Ensuring Application Security in Organizations

By CIOReview | Friday, April 22, 2016
670
1156
219
Julien Bellanger, Co-founder and CEO, Prevoty

Julien Bellanger, Co-founder and CEO, Prevoty

MENLO PARK, CA: One of the most promising enterprise security companies, Prevoty Inc recently added latest web service capabilities to combat with the growing vulnerabilities in network applications. The web services will allow the organizations to integrate attack protection technology into many applications in a faster and in a less complicated way.

Most of the conglomerates and multinational companies spend millions to safeguard their online network applications. The latest digital inventions and innovations in technology have rapidly led to increase in the usage of web services, creating a much larger application ecosystem.

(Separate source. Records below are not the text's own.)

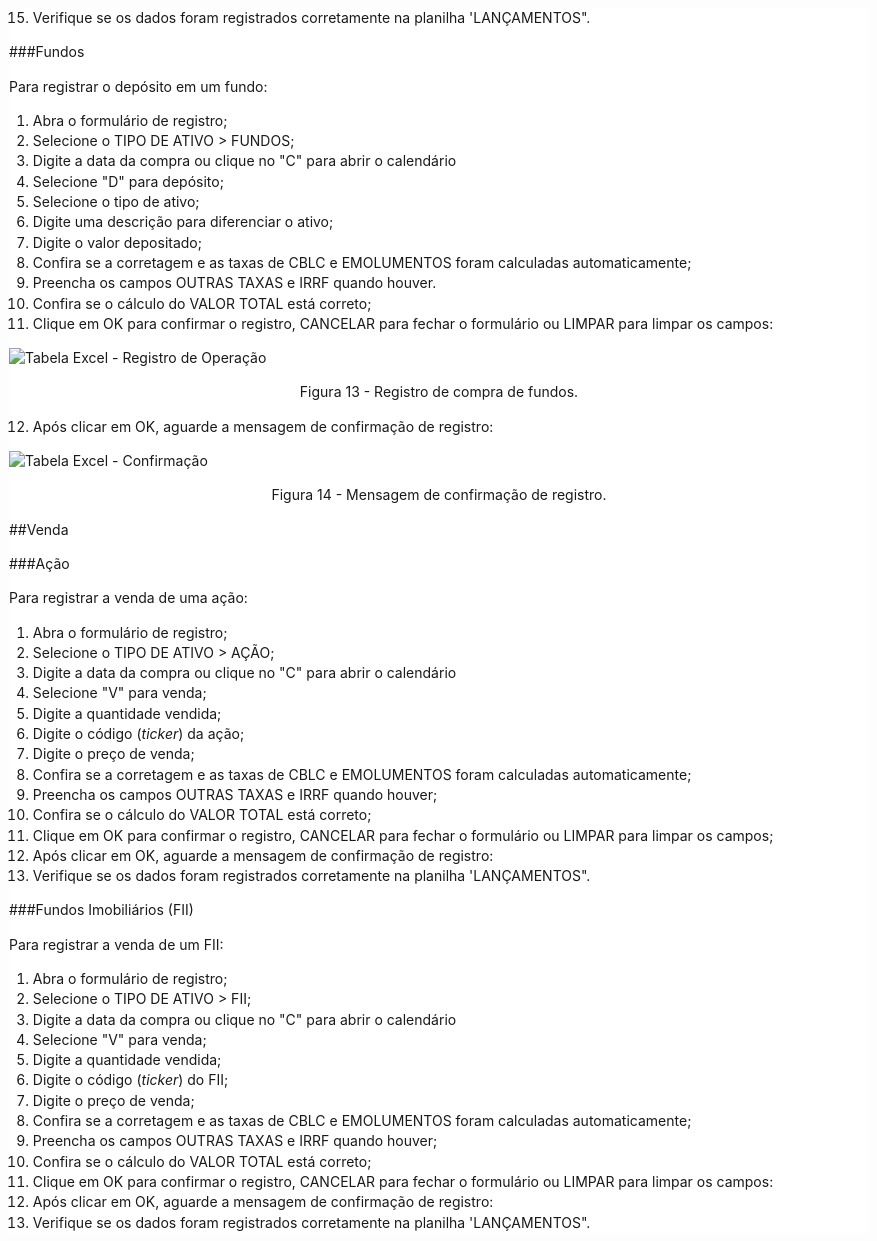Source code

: 15. Verifique se os dados foram registrados corretamente na planilha 'LANÇAMENTOS".

###Fundos

Para registrar o depósito em um fundo:

1. Abra o formulário de registro;
2. Selecione o TIPO DE ATIVO > FUNDOS;
3. Digite a data da compra ou clique no "C" para abrir o calendário
4. Selecione "D" para depósito;
5. Selecione o tipo de ativo;
6. Digite uma descrição para diferenciar o ativo;
7. Digite o valor depositado;
8. Confira se a corretagem e as taxas de CBLC e EMOLUMENTOS foram calculadas automaticamente;
9. Preencha os campos OUTRAS TAXAS e IRRF quando houver.
10. Confira se o cálculo do VALOR TOTAL está correto;
11. Clique em OK para confirmar o registro, CANCELAR para fechar o formulário ou LIMPAR para limpar os campos:

![Tabela Excel - Registro de Operação](../img/registro-operacoes-excel-013.jpg)

<p class="legenda" style="text-align:center">Figura 13 - Registro de compra de fundos.</p>

12. Após clicar em OK, aguarde a mensagem de confirmação de registro:

![Tabela Excel - Confirmação](../img/registro-operacoes-excel-014.jpg)

<p class="legenda" style="text-align:center">Figura 14 - Mensagem de confirmação de registro.</p>

##Venda

###Ação

Para registrar a venda de uma ação:

1. Abra o formulário de registro;
2. Selecione o TIPO DE ATIVO > AÇÃO;
3. Digite a data da compra ou clique no "C" para abrir o calendário
4. Selecione "V" para venda;
5. Digite a quantidade vendida;
6. Digite o código (*ticker*) da ação;
7. Digite o preço de venda;
8. Confira se a corretagem e as taxas de CBLC e EMOLUMENTOS foram calculadas automaticamente;
9. Preencha os campos OUTRAS TAXAS e IRRF quando houver;
10. Confira se o cálculo do VALOR TOTAL está correto;
11. Clique em OK para confirmar o registro, CANCELAR para fechar o formulário ou LIMPAR para limpar os campos;
12. Após clicar em OK, aguarde a mensagem de confirmação de registro:
13. Verifique se os dados foram registrados corretamente na planilha 'LANÇAMENTOS".

###Fundos Imobiliários (FII)

Para registrar a venda de um FII:

1. Abra o formulário de registro;
2. Selecione o TIPO DE ATIVO > FII;
3. Digite a data da compra ou clique no "C" para abrir o calendário
4. Selecione "V" para venda;
5. Digite a quantidade vendida;
6. Digite o código (*ticker*) do FII;
7. Digite o preço de venda;
8. Confira se a corretagem e as taxas de CBLC e EMOLUMENTOS foram calculadas automaticamente;
9. Preencha os campos OUTRAS TAXAS e IRRF quando houver;
10. Confira se o cálculo do VALOR TOTAL está correto;
11. Clique em OK para confirmar o registro, CANCELAR para fechar o formulário ou LIMPAR para limpar os campos:
12. Após clicar em OK, aguarde a mensagem de confirmação de registro:
13. Verifique se os dados foram registrados corretamente na planilha 'LANÇAMENTOS".
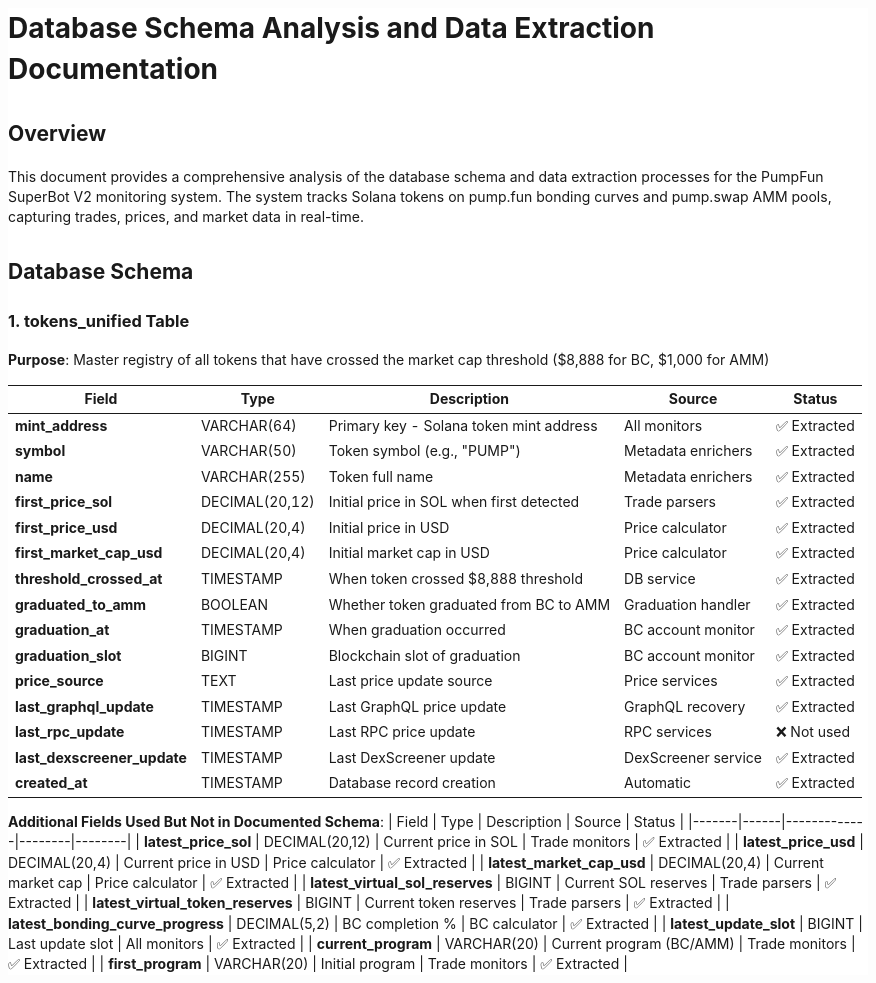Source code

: # Database Schema Analysis and Data Extraction Documentation

## Overview

This document provides a comprehensive analysis of the database schema and data extraction processes for the PumpFun SuperBot V2 monitoring system. The system tracks Solana tokens on pump.fun bonding curves and pump.swap AMM pools, capturing trades, prices, and market data in real-time.

## Database Schema

### 1. tokens_unified Table

**Purpose**: Master registry of all tokens that have crossed the market cap threshold ($8,888 for BC, $1,000 for AMM)

| Field | Type | Description | Source | Status |
|-------|------|-------------|--------|--------|
| **mint_address** | VARCHAR(64) | Primary key - Solana token mint address | All monitors | ✅ Extracted |
| **symbol** | VARCHAR(50) | Token symbol (e.g., "PUMP") | Metadata enrichers | ✅ Extracted |
| **name** | VARCHAR(255) | Token full name | Metadata enrichers | ✅ Extracted |
| **first_price_sol** | DECIMAL(20,12) | Initial price in SOL when first detected | Trade parsers | ✅ Extracted |
| **first_price_usd** | DECIMAL(20,4) | Initial price in USD | Price calculator | ✅ Extracted |
| **first_market_cap_usd** | DECIMAL(20,4) | Initial market cap in USD | Price calculator | ✅ Extracted |
| **threshold_crossed_at** | TIMESTAMP | When token crossed $8,888 threshold | DB service | ✅ Extracted |
| **graduated_to_amm** | BOOLEAN | Whether token graduated from BC to AMM | Graduation handler | ✅ Extracted |
| **graduation_at** | TIMESTAMP | When graduation occurred | BC account monitor | ✅ Extracted |
| **graduation_slot** | BIGINT | Blockchain slot of graduation | BC account monitor | ✅ Extracted |
| **price_source** | TEXT | Last price update source | Price services | ✅ Extracted |
| **last_graphql_update** | TIMESTAMP | Last GraphQL price update | GraphQL recovery | ✅ Extracted |
| **last_rpc_update** | TIMESTAMP | Last RPC price update | RPC services | ❌ Not used |
| **last_dexscreener_update** | TIMESTAMP | Last DexScreener update | DexScreener service | ✅ Extracted |
| **created_at** | TIMESTAMP | Database record creation | Automatic | ✅ Extracted |

**Additional Fields Used But Not in Documented Schema**:
| Field | Type | Description | Source | Status |
|-------|------|-------------|--------|--------|
| **latest_price_sol** | DECIMAL(20,12) | Current price in SOL | Trade monitors | ✅ Extracted |
| **latest_price_usd** | DECIMAL(20,4) | Current price in USD | Price calculator | ✅ Extracted |
| **latest_market_cap_usd** | DECIMAL(20,4) | Current market cap | Price calculator | ✅ Extracted |
| **latest_virtual_sol_reserves** | BIGINT | Current SOL reserves | Trade parsers | ✅ Extracted |
| **latest_virtual_token_reserves** | BIGINT | Current token reserves | Trade parsers | ✅ Extracted |
| **latest_bonding_curve_progress** | DECIMAL(5,2) | BC completion % | BC calculator | ✅ Extracted |
| **latest_update_slot** | BIGINT | Last update slot | All monitors | ✅ Extracted |
| **current_program** | VARCHAR(20) | Current program (BC/AMM) | Trade monitors | ✅ Extracted |
| **first_program** | VARCHAR(20) | Initial program | Trade monitors | ✅ Extracted |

However, this boom has also lead to many vulnerabilities like cross-site scripting and SQL injection, causing security threats that may exist at various layers of network in an organization. “The ability to monitor application security complements legacy firewall solutions and only paves way for added security,” says Julien Bellanger, Co-founder and CEO, Prevoty. The firm has widened the scope of its Runtime Application Security product with Language Theoretic Security (LANGSEC) based web service capabilities.

Many organizations, have replaced their traditional web applications with new web services. Adding to an existing layer of traditional application increases the vulnerability risks. These days, the organizations are dealing with complex programmatic logic in the form of JavaScript and sometimes massive amounts of structured data in the form of Extensible Markup Language (XML) or JavaScript Object Notation (JSON). It is noted that most often, network applications are involved in communication with structured data in XML or JavaScript Object Notation (JSON). This can create a twofold problem—exposure of data to the end user and possibilities of new threats against the application.

Hence, Prevoty's Web Service capabilities adds additional processing in order to detect and understand the data type being moved to the application. The Web Services then applies the LANGSEC based approach, without damaging the data structure, which the application expects to receive. Employing this method, Prevoty continues to amalgamate with other applications without the need for code changes by engineers. “Our goal is to continue to pioneer in the security space by innovating the way companies protect their data,” remarks Bellanger.